Teaching: The ASU Museum of Anthropology is concerned with introducing research on objects to undergraduate and graduate education, thus providing hands-on training both in museum anthropology and new ways to understand and interpret our cultural histories. With objects at their center, museums are now acknowledged as a fundamental part of the learning environment. As William Simmons argues “Museums, with their emphasis on real things, communicate with the learner in different ways than does the printed word. In particular, objects are a powerful medium of communicating cultural knowledge in anthropology and areas where material objects are an important part of the story”.
Public Service: The ASU Museum of Anthropology is developing community partnerships as a way to establish an intellectual and cultural environment that is built on both scholarship and local needs. With its position at the center of ASU Tempe campus and the university's anthropological research, the museum provides an accessible location for community members who are interested in anthropology to interact with faculty and students and to learn about university research projects. More importantly, the museum encourages community members to become active participants. For example, we have community curators for the Día de los Muertos exhibit. We believe that we also have a great deal to learn from the community. It is our responsibility not just to communicate scholarship to the community, but to also make the community active creators and investors in this knowledge. Only museums truly provide this form of interaction. With this structure we can develop the university and community’s long-term investment in exploring our local history, and build relationships between those who are most likely to care for the objects and stories that make up our history.

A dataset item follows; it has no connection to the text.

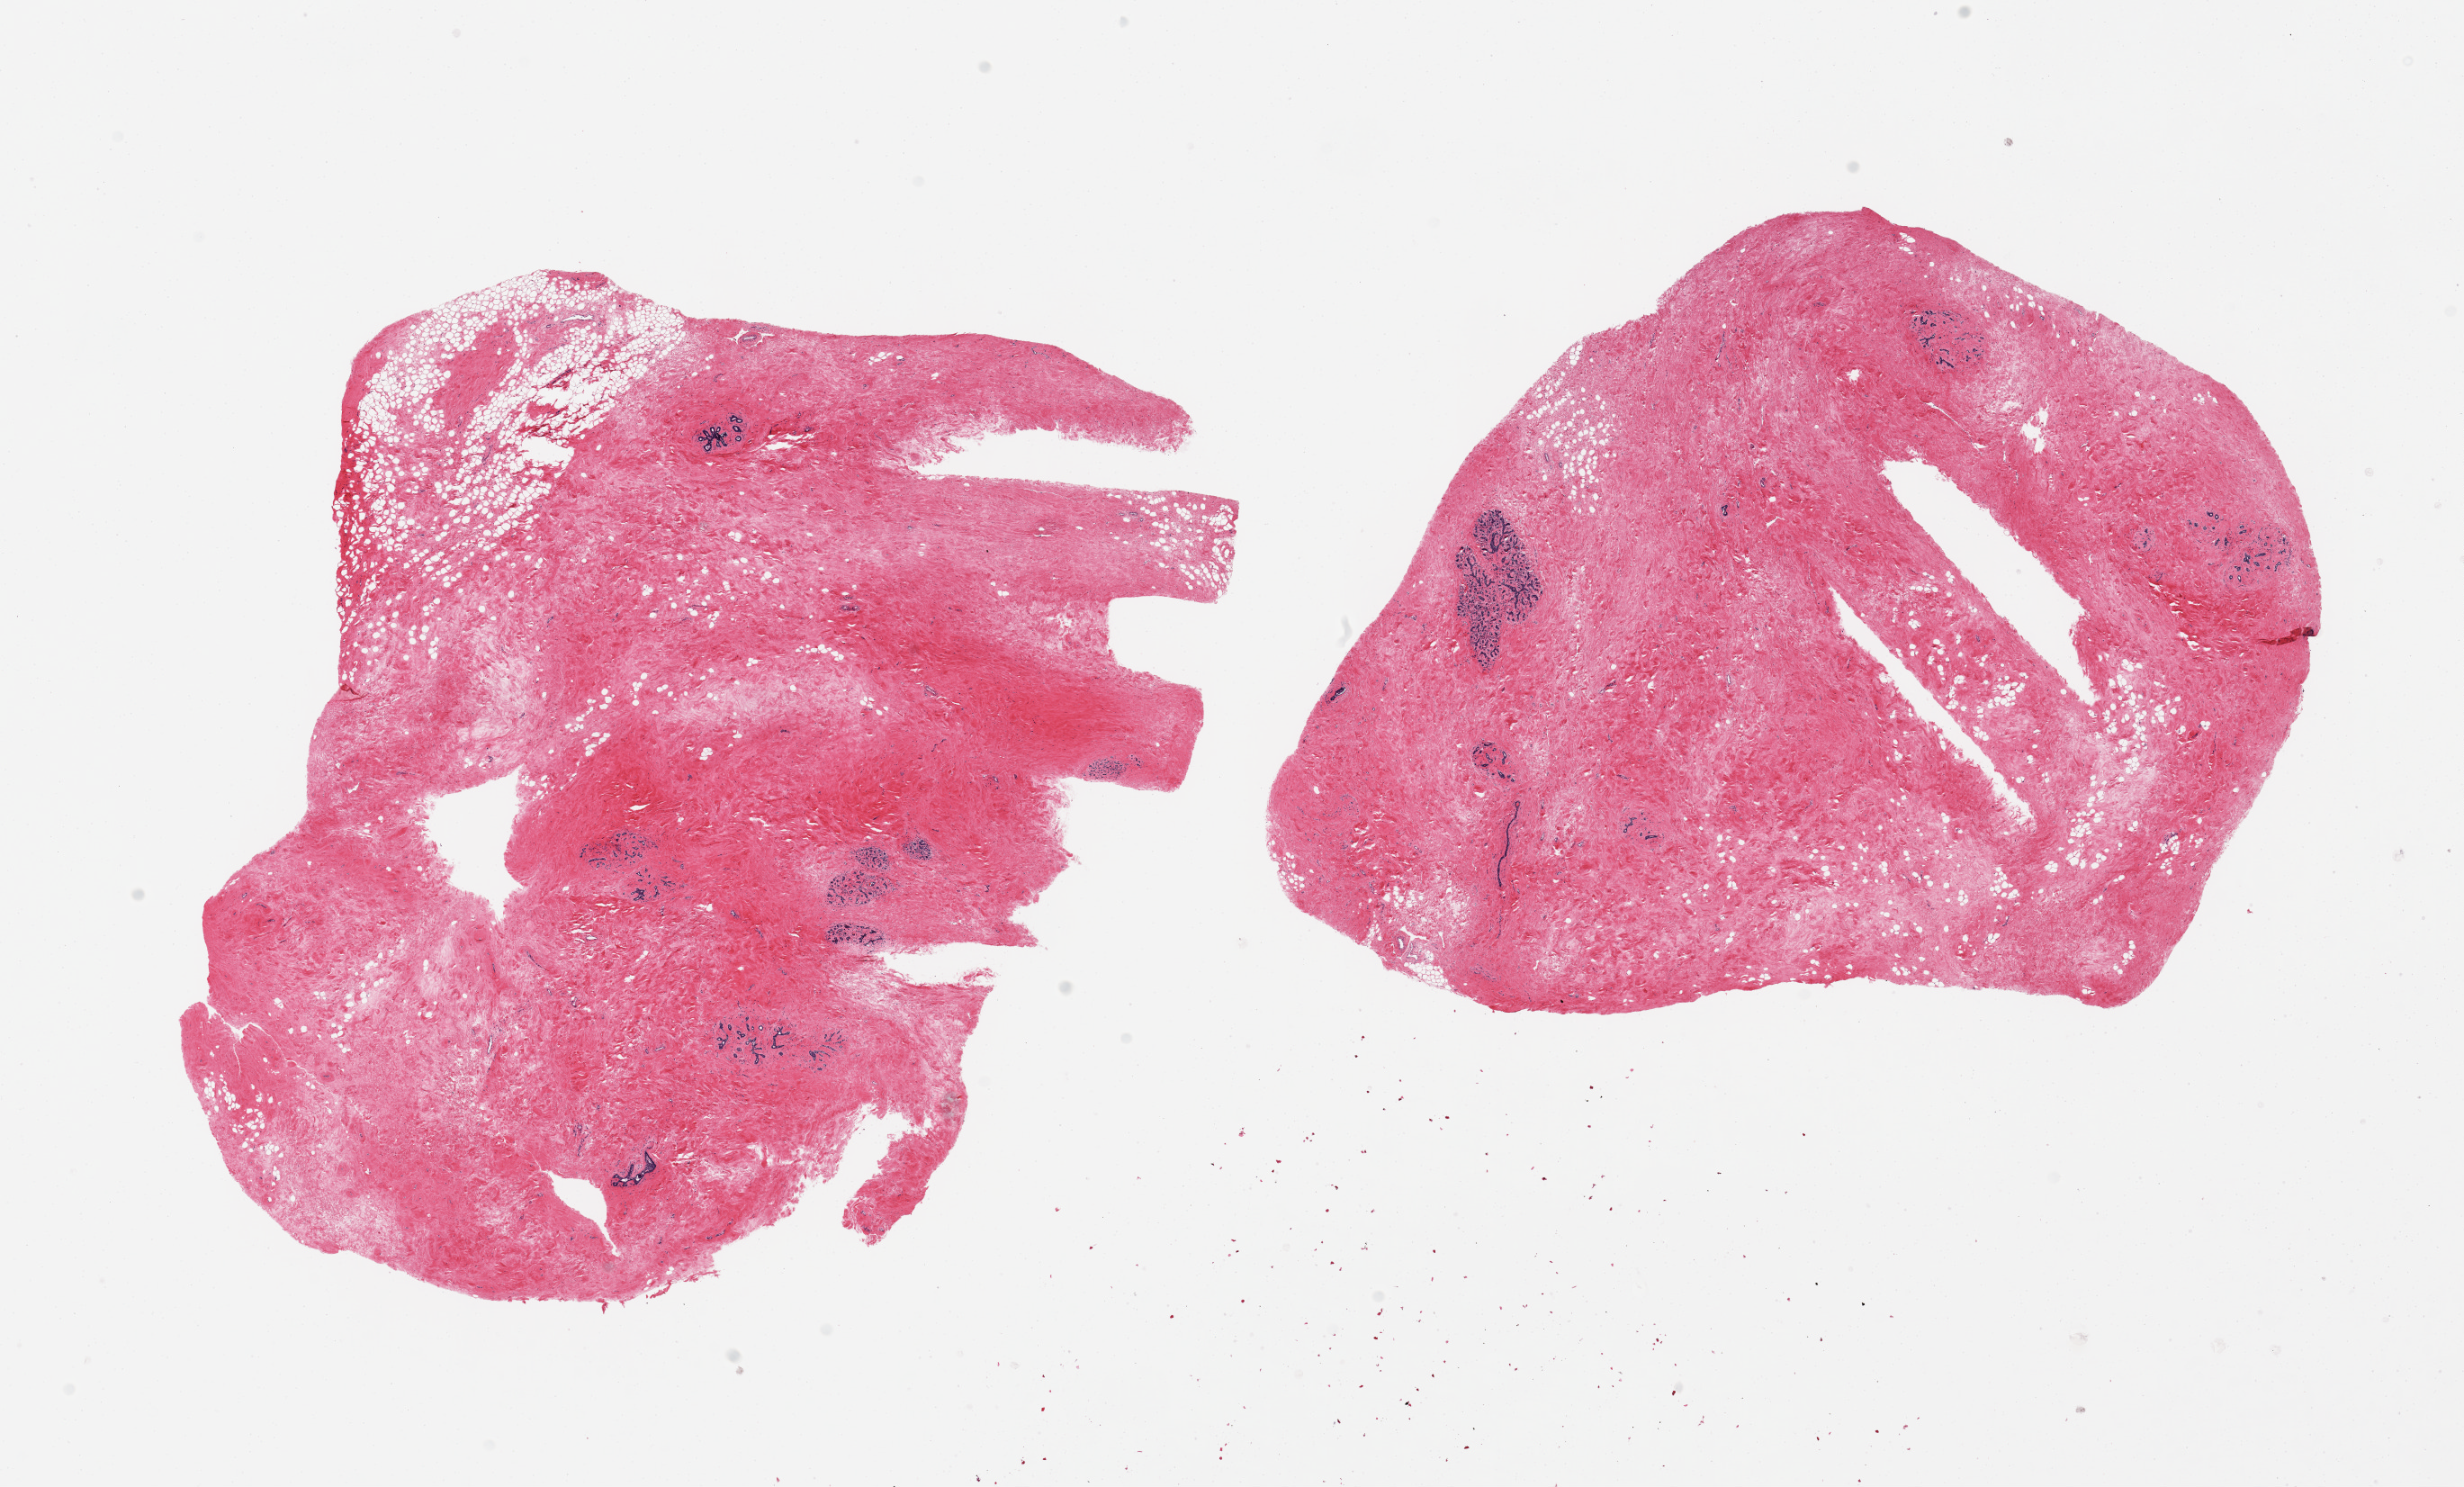
Whole-slide image, hematoxylin and eosin (H&E) stain, brightfield, low-resolution overview of the scanned area, about 21.7 x 13.1 mm; PAXgene-fixed, paraffin-embedded tissue; target tissue: breast; donor tissue sample.
* reviewer comment on this tissue sample: 2 piecesm inactive lobular units; prominent stromal fibrosis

Research: By bringing together different disciplines within the museum, we are able to encourage original research. The museum is a research laboratory that allows us to experiment and test out new ideas and study their impact on the public. The central research goal of the museum is also to push new understandings of both museums and anthropology. With its place within the School of Human Evolution and Social Change, the museum is well placed for this research.
By bringing together research, teaching, and community involvement, museums will encourage original interdisciplinary research.
By synthesizing research, teaching and community involvement within an institution embedded within the School of Human Evolution and Social Change and Arizona State University, the museum provides an unequaled opportunity for faculty and students to create new approaches to research and teaching that are also responsive to local needs and community interests. This process begins with an experimental environment for scholars working with objects to develop interdisciplinary research projects that are based on original research that stems from the local environment of the Phoenix Valley.
In addition to exhibitions, the museum organizes public programs including gallery talks, educational workshops, symposiums, round table discussions, film viewings, and tours.